Before joining ACU, I was a postdoc at the University of Notre Dame, where I worked as the Managing Editor for Studies in History and Philosophy of Science. I received my Ph.D. in 2017 from the Philosophy Department at Notre Dame, with a graduate minor in History and Philosophy of Science. Prior to that, I received an M.A. in Philosophy from Western Michigan University and a B.A. in Humanities and Peace & Conflict Studies from Messiah College.
My research interests include epistemology, philosophy of science, philosophy of religion, metaphysics, and ethics. I have published papers on Bayesian confirmation theory, explanatory inference, the use of intuitions in philosophy, and the problem of evil.
I am currently working on two main research programs. The first defends infallibilism about knowledge, according to which we know all and only those propositions that are certain for us. I see knowledge, so understood, as playing a foundational role in determining the rationality of belief, in that we ought to be confident in a proposition to the extent that it is made probable by what we know. My second research program examines the nature of this probabilistic support relation, and how we can determine the values of probabilities.

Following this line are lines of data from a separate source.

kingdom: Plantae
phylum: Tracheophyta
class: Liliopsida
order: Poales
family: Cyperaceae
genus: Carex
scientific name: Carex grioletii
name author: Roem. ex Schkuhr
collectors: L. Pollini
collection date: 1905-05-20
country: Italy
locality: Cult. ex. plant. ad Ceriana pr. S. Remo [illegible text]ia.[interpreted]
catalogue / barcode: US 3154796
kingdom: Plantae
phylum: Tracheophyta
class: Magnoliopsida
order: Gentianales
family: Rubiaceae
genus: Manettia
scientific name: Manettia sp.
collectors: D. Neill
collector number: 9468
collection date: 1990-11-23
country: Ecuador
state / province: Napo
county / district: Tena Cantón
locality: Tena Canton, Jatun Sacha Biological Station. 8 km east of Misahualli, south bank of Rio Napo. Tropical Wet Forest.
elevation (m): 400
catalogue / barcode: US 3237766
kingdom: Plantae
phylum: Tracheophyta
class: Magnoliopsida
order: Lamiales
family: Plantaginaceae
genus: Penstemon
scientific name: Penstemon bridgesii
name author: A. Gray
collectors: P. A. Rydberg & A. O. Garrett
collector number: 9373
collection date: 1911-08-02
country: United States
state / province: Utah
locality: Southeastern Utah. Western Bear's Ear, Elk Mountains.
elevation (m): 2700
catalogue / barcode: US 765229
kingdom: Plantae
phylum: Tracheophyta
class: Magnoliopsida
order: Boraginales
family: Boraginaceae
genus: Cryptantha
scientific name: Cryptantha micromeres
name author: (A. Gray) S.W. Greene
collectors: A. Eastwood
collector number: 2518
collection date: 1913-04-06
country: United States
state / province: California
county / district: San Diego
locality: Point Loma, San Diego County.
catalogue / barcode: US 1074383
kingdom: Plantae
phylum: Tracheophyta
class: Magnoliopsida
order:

‘Infinite Value and the Best of All Possible Worlds’. Forthcoming in Philosophy and Phenomenological Research: 1-26.
‘Intuitions Are Used as Evidence in Philosophy’, Mind 127 no.1 (2018): 69-104.
‘Inference to the Best Explanation Made Incoherent’, Journal of Philosophy 114 no. 5 (2017): 251-273.
‘How Explanation Guides Confirmation’, Philosophy of Science 84 no. 2 (2017): 359-368.
‘A Problem for the Alternative Difference Measure of Confirmation’, Philosophical Studies 164 no. 3 (2013): 643-651.